Signposts of taste
Culinary trails serve an important role in the promotion of Polish culinary tourism and attract a lot of interest among travellers. They include the Kuyavian-Pomeranian Culinary Goose Trail, offering smoked goose breast (wędzony półgęsek); the Mazovian Nobleman’s Food Platter, enticing us with szlachcice (noblemen), i.e. pierogi (dumplings) with potato filling; Flavours of Podhale, introducing us to the flavourful world of kwaśnica (very sour sauerkraut soup); the Oscypek Trail, on which we can meet real bacowie (senior highlander shepherds in the Polish Tatra Mountains; oscypek is a salted and smoked sheep milk cheese, ed.); the Plum Trail, where we can let ourselves be enveloped by the scent of smoked plums; the ‘Niech Cię Zakole’ Trail (lit. ‘may it bend you’, referring to the sharp bend in the lower Vistula River between the town of Solec Kujawski and the Fordon district of Bydgoszcz, ed.), with its merino lamb products; and the Flavours of Podkarpacie, with forest honey and a range of other specialties. Restaurants offering regional dishes await us on each trail, as well as culinary craftspeople – growers who make their products by hand.
Similar to the Crescent Roll Museum of Poznań, other Living Museums are popular tourist attractions, making it possible for us to get to know the history of a product, the connection between food and tradition and the nature of human labour behind each specialty. Notable among these museums are, for instance, the Museum of Bread in Radzionków; the Gingerbread Museum in Toruń, located in Europe’s oldest gingerbread factory, which was previously owned by the Weese family; and the Living Museum of the Obwarzanek (a kind of pretzel, ed.) in the Kleparz district of Kraków.
Each of these places offers the opportunity for us to dip our hands into flour or spices, to knead dough, to shape it and to wait for it to finish baking while listening to a guide discuss the history of the process, often dating back to the Middle Ages.

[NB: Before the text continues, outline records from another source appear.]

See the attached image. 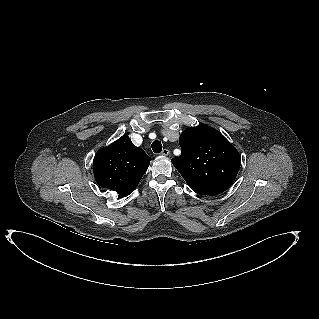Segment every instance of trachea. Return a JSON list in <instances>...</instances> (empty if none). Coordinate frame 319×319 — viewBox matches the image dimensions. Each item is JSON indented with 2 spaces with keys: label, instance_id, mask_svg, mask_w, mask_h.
Wrapping results in <instances>:
<instances>
[{
  "label": "trachea",
  "instance_id": "trachea-1",
  "mask_svg": "<svg viewBox=\"0 0 319 319\" xmlns=\"http://www.w3.org/2000/svg\"><path fill=\"white\" fill-rule=\"evenodd\" d=\"M151 147H152V150H153L154 153H160L162 151V144L158 140H155L152 143Z\"/></svg>",
  "mask_w": 319,
  "mask_h": 319
}]
</instances>
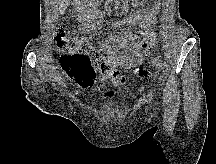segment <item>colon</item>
<instances>
[{"label":"colon","instance_id":"obj_1","mask_svg":"<svg viewBox=\"0 0 216 164\" xmlns=\"http://www.w3.org/2000/svg\"><path fill=\"white\" fill-rule=\"evenodd\" d=\"M55 42L58 48L63 51L60 59V66L63 72L79 85L89 87L94 84L96 78L95 67L101 71L106 70L107 67L100 58L95 59L94 67L90 59L82 54L88 52L91 45L76 34L69 33L63 27H60L56 32ZM138 74L147 76L152 73L139 69Z\"/></svg>","mask_w":216,"mask_h":164}]
</instances>
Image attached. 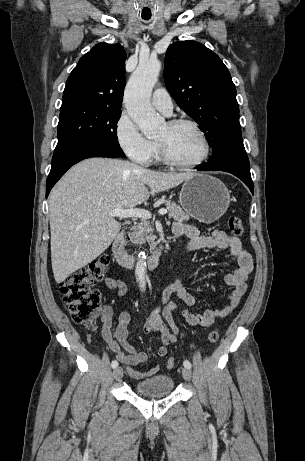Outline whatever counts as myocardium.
<instances>
[{
    "label": "myocardium",
    "mask_w": 305,
    "mask_h": 461,
    "mask_svg": "<svg viewBox=\"0 0 305 461\" xmlns=\"http://www.w3.org/2000/svg\"><path fill=\"white\" fill-rule=\"evenodd\" d=\"M168 125L171 126V127H178V126H181V125H189L192 128H194L196 130V132L199 134V136H200V138L202 140L203 153L197 160H195L193 162H181V161L176 160L169 153L166 145L163 142L158 141L159 151H160V155H161L162 160L164 162H166L167 164L171 165V166H174V167H177V168H183V169L196 168V167L200 166L201 164H203L207 160V158L209 157V154H210V142H209V139L207 137V134L202 129V127L196 121L191 120V119H187V118H177V119L170 120L168 122Z\"/></svg>",
    "instance_id": "myocardium-1"
}]
</instances>
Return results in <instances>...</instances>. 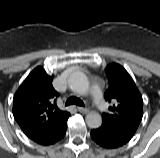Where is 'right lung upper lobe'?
<instances>
[{"mask_svg": "<svg viewBox=\"0 0 160 158\" xmlns=\"http://www.w3.org/2000/svg\"><path fill=\"white\" fill-rule=\"evenodd\" d=\"M53 76L36 67L23 81L13 98V115L22 131L37 141L64 125L70 113L58 108L59 93L52 86Z\"/></svg>", "mask_w": 160, "mask_h": 158, "instance_id": "right-lung-upper-lobe-1", "label": "right lung upper lobe"}]
</instances>
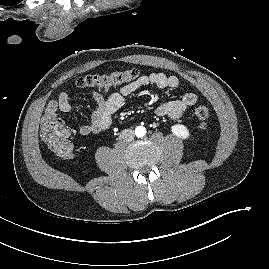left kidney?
Returning <instances> with one entry per match:
<instances>
[{
	"instance_id": "obj_1",
	"label": "left kidney",
	"mask_w": 269,
	"mask_h": 269,
	"mask_svg": "<svg viewBox=\"0 0 269 269\" xmlns=\"http://www.w3.org/2000/svg\"><path fill=\"white\" fill-rule=\"evenodd\" d=\"M171 131L174 135L182 139H188L190 137V132L186 126L182 124H175L171 127Z\"/></svg>"
}]
</instances>
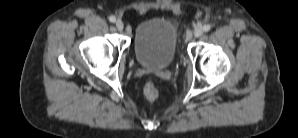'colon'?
Returning <instances> with one entry per match:
<instances>
[{
    "mask_svg": "<svg viewBox=\"0 0 298 138\" xmlns=\"http://www.w3.org/2000/svg\"><path fill=\"white\" fill-rule=\"evenodd\" d=\"M143 94L148 102H153L158 96V89L153 82H148L144 86Z\"/></svg>",
    "mask_w": 298,
    "mask_h": 138,
    "instance_id": "5ec220e1",
    "label": "colon"
}]
</instances>
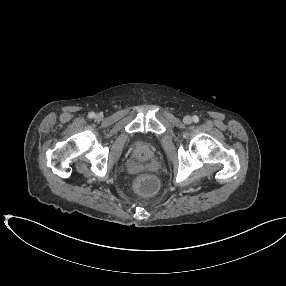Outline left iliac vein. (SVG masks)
<instances>
[{"label":"left iliac vein","instance_id":"1","mask_svg":"<svg viewBox=\"0 0 286 286\" xmlns=\"http://www.w3.org/2000/svg\"><path fill=\"white\" fill-rule=\"evenodd\" d=\"M184 123L190 124L192 122L191 116L187 115L183 118Z\"/></svg>","mask_w":286,"mask_h":286}]
</instances>
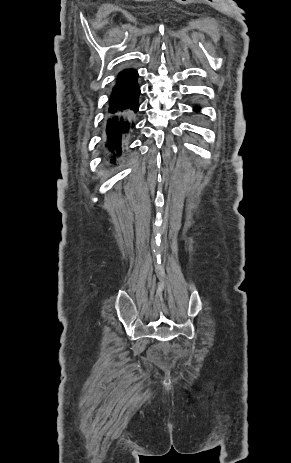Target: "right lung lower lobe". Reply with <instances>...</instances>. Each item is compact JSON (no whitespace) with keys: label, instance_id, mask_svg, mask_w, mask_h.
Returning <instances> with one entry per match:
<instances>
[{"label":"right lung lower lobe","instance_id":"right-lung-lower-lobe-1","mask_svg":"<svg viewBox=\"0 0 291 463\" xmlns=\"http://www.w3.org/2000/svg\"><path fill=\"white\" fill-rule=\"evenodd\" d=\"M137 77V72L118 75L114 88L121 89V92L117 96H110L109 99L103 147L106 162L111 166L116 164V160L128 147L134 132L140 95Z\"/></svg>","mask_w":291,"mask_h":463}]
</instances>
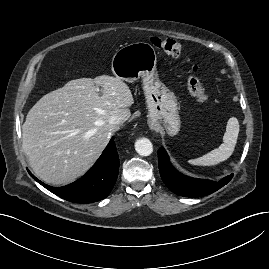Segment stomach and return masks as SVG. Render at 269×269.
Listing matches in <instances>:
<instances>
[{
  "instance_id": "1",
  "label": "stomach",
  "mask_w": 269,
  "mask_h": 269,
  "mask_svg": "<svg viewBox=\"0 0 269 269\" xmlns=\"http://www.w3.org/2000/svg\"><path fill=\"white\" fill-rule=\"evenodd\" d=\"M156 63L154 47L146 42H136L117 50L112 58L111 68L113 74L123 81L132 83L142 79L150 126L175 136L181 127L177 100L159 80Z\"/></svg>"
}]
</instances>
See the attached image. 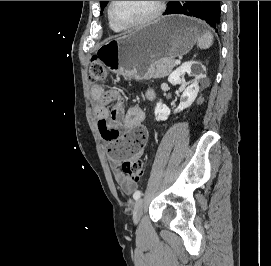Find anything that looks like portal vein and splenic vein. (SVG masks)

Liquor enthusiasts can visit Polish breweries in Żywiec, Poznań and Tychy, as well as the Perła Brewery Underground in Lublin, where both the history of the city and the process of brewing beer are presented in a minimalist set-up. Visitors to Warsaw can enjoy the Vodka Museum, which boasts a collection of several thousand items related to the distillery industry in Poland, to the design of bottles and containers and to the history of Poland’s most popular alcoholic beverage. The items that are displayed were assembled by two collectors: Adam Łukawski and Piotr Popiński, friends and fellow enthusiasts.